Thousands of men of fighting age flocked to airports and Russia's land border crossings in an effort to avoid being called up. Protests erupted in various parts of the country, and Russian media reported an increasing number of arson attacks on military enlistment offices, including one that hit the southern city of Uryupinsk on Monday.

Meanwhile, the first batches of Russian troops mobilized by Moscow have begun to arrive at military bases, the British military said Monday. In an online intelligence briefing, the British Defense Ministry said tens of thousands had been called up so far.

Under normal circumstances, two battalions deploy while a third remains behind to train.

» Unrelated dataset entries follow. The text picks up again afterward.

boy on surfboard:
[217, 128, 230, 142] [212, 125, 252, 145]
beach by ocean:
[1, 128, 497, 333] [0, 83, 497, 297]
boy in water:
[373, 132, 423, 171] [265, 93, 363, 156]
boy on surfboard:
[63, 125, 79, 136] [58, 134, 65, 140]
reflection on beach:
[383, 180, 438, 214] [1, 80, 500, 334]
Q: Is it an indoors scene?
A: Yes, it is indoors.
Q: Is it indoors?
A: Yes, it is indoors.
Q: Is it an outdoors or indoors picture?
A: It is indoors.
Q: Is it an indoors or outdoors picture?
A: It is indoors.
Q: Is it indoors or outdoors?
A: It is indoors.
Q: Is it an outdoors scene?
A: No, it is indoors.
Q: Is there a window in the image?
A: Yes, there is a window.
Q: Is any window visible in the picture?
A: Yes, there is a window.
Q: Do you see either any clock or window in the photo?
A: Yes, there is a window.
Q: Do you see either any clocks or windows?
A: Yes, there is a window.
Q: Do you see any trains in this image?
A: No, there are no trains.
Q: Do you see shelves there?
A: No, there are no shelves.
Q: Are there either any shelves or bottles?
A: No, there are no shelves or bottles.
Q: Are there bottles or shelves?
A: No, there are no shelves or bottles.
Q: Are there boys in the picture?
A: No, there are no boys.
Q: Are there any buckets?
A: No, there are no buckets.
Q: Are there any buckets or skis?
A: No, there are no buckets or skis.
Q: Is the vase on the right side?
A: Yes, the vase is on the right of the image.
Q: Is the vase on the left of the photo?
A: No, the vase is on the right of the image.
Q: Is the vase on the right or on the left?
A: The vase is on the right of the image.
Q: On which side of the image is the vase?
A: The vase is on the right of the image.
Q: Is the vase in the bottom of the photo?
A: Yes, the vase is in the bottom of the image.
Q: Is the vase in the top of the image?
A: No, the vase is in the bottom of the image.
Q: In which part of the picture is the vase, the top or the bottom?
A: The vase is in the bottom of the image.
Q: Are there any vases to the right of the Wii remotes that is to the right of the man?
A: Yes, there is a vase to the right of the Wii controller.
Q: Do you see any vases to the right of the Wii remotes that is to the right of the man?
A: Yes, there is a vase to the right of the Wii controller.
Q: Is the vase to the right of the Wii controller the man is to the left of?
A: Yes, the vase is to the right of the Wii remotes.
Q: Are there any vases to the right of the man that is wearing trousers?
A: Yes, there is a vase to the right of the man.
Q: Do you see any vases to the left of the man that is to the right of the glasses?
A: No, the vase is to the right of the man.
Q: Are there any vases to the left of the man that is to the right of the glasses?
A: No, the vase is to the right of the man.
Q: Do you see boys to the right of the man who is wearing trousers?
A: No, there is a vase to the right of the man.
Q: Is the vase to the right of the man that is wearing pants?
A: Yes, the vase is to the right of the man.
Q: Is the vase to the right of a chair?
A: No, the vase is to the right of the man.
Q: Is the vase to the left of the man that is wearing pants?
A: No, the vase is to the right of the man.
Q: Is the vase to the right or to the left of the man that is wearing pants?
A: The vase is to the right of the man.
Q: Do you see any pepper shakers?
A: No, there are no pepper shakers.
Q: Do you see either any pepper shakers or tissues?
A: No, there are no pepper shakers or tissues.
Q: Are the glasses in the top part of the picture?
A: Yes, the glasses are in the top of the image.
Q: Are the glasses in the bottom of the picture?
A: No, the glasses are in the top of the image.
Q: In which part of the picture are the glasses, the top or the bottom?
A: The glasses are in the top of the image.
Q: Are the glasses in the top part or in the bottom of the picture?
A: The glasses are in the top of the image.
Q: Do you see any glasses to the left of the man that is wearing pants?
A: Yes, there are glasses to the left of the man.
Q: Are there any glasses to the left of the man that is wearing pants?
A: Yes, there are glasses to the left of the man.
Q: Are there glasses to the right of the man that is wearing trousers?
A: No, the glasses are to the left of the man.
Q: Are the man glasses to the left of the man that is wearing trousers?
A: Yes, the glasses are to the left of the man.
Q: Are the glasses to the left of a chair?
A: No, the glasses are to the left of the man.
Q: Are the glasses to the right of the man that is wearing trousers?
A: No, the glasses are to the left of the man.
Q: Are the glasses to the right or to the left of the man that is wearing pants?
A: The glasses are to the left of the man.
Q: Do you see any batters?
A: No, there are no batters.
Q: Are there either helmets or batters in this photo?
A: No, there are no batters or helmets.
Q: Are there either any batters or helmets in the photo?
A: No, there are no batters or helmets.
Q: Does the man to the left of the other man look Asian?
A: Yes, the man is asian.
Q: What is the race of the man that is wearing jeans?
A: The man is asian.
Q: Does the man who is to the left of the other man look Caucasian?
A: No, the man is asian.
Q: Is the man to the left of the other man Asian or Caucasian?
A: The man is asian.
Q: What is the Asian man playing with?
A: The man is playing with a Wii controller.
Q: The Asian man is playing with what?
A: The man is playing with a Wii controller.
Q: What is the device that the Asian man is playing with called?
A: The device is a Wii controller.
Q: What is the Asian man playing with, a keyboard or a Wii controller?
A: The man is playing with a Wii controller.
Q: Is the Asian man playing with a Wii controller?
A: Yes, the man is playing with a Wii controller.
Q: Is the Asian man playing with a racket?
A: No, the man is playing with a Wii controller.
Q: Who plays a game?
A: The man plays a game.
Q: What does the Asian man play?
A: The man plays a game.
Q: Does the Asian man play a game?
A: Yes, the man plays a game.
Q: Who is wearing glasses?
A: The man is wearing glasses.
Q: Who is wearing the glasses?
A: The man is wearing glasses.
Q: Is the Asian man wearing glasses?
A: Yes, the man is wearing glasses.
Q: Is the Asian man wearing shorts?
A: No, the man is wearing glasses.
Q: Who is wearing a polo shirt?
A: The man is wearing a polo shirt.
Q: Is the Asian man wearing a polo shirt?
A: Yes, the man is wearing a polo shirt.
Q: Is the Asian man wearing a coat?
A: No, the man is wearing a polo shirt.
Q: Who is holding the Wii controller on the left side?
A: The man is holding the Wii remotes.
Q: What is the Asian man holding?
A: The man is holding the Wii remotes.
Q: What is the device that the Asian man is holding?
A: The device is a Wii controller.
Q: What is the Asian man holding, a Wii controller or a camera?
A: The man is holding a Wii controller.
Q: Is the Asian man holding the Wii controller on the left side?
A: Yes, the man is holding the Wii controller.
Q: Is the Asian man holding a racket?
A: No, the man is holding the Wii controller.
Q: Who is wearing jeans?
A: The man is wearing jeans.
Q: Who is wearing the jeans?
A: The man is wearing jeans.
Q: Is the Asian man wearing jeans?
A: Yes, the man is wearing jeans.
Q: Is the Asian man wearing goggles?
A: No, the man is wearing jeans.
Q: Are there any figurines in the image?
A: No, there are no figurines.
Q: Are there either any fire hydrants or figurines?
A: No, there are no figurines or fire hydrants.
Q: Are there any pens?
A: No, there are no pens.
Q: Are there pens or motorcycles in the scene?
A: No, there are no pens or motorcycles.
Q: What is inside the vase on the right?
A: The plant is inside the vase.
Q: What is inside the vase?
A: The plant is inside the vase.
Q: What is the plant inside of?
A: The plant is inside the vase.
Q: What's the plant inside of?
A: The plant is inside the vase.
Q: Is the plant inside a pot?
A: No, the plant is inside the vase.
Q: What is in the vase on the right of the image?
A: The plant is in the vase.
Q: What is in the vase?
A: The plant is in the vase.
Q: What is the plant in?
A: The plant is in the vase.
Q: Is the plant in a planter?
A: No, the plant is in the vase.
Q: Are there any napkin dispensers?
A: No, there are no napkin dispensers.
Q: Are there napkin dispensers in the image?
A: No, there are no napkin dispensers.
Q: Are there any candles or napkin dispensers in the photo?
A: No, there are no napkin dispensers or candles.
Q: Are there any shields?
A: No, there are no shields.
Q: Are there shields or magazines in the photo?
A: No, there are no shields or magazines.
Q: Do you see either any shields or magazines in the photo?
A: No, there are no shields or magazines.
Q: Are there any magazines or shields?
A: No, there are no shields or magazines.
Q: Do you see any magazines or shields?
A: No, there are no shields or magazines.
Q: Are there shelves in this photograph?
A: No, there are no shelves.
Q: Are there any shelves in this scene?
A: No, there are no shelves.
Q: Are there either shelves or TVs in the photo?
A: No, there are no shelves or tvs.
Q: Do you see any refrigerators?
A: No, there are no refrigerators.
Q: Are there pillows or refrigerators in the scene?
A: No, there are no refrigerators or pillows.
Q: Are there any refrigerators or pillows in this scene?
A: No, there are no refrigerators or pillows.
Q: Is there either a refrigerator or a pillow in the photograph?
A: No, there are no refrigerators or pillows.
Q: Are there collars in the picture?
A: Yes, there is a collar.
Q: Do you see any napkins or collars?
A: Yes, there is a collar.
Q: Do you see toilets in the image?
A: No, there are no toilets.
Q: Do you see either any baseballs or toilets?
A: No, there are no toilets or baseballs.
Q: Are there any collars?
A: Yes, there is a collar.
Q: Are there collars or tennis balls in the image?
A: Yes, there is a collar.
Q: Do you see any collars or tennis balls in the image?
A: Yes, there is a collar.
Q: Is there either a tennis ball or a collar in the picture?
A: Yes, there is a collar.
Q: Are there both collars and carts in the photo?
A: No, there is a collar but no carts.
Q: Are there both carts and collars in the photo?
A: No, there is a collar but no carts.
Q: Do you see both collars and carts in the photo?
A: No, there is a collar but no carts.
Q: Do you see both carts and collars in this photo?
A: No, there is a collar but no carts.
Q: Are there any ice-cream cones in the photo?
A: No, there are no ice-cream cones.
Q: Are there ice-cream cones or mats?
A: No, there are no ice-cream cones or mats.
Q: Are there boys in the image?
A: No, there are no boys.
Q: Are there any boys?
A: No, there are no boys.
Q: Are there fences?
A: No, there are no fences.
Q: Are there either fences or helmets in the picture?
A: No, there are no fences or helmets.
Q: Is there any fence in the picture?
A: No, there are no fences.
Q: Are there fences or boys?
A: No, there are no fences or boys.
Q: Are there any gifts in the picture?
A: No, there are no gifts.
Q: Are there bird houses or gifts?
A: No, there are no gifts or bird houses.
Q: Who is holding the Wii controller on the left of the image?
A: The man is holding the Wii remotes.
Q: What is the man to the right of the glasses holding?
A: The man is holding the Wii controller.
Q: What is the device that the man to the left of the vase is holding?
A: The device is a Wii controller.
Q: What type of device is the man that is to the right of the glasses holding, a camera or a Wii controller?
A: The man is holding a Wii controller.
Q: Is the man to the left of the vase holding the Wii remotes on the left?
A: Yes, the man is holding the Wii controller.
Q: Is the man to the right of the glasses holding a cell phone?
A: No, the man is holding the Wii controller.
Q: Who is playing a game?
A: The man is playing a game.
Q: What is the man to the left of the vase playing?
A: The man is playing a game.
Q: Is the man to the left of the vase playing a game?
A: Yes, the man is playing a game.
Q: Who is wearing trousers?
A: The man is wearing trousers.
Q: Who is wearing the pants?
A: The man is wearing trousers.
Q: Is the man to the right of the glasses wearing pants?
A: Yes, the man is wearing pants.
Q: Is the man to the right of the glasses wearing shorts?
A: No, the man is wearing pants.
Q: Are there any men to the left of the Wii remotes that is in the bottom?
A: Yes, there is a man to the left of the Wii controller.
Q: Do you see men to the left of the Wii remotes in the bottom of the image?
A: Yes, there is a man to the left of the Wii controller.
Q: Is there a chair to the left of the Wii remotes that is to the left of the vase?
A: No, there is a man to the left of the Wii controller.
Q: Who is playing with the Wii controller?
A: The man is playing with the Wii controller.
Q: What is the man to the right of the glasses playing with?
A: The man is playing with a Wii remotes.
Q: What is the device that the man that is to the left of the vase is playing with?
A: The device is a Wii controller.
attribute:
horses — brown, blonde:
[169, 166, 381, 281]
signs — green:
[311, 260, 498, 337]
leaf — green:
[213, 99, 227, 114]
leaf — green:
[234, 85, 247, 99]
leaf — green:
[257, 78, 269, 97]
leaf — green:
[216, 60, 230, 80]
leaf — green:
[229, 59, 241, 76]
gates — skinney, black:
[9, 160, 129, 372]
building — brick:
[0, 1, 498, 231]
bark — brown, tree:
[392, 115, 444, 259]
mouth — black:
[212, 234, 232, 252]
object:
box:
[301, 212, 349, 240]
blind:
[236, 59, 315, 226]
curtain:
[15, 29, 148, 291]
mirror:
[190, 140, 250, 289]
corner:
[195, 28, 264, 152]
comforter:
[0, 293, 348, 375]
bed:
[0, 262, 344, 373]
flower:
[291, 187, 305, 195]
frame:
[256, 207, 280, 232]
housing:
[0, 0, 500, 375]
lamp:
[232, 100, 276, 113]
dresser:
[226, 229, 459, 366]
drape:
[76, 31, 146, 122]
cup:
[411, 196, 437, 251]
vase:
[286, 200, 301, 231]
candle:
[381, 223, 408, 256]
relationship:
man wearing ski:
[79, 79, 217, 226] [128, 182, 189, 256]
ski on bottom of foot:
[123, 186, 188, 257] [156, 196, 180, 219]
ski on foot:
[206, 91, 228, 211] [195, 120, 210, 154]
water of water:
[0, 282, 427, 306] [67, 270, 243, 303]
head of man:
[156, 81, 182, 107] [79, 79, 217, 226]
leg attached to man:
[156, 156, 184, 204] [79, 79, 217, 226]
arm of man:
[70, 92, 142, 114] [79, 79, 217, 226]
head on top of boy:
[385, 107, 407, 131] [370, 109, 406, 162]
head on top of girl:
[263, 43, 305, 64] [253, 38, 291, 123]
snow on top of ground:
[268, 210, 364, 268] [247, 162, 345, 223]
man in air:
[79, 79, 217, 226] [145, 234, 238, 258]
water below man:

But in the Ukraine war, even the third battalion is deploying, weakening that training, the British Defense Ministry said.

Ukrainian President Volodymyr Zelenskyy said in a Facebook post Monday that the Ukrainian military is pushing efforts to take back "the entire territory of Ukraine," and has drawn up plans to counter "new types of weapons" used by Russia, without elaborating.

An overnight drone strike near the Ukrainian port of Odesa sparked a massive fire and explosion, the military said Monday. It was the latest in a series of drone attacks on the key southern city in recent days, and hit a military installation and detonated ammunition when it struck. Firefighters struggled to contain the blaze, and civilians nearby were evacuated, the Ukrainian military's southern command said.

New Russian shelling struck the area around the Zaporozhzhia nuclear power plant, according to Zelenskyy's office. Cities near the station were fired on nine times in recent hours by rocket launchers and heavy artillery.

In the town of Izium in eastern Ukraine, which Russian forces left earlier this month after a Ukrainian counteroffensive, Margaryta Tkachenko is still reeling from the battle that destroyed her home and left her family close to starvation.

With no gas, electricity, running water or internet, she said, "I can't predict what will happen next. Winter is the most frightening. We have no wood. How will we heat?"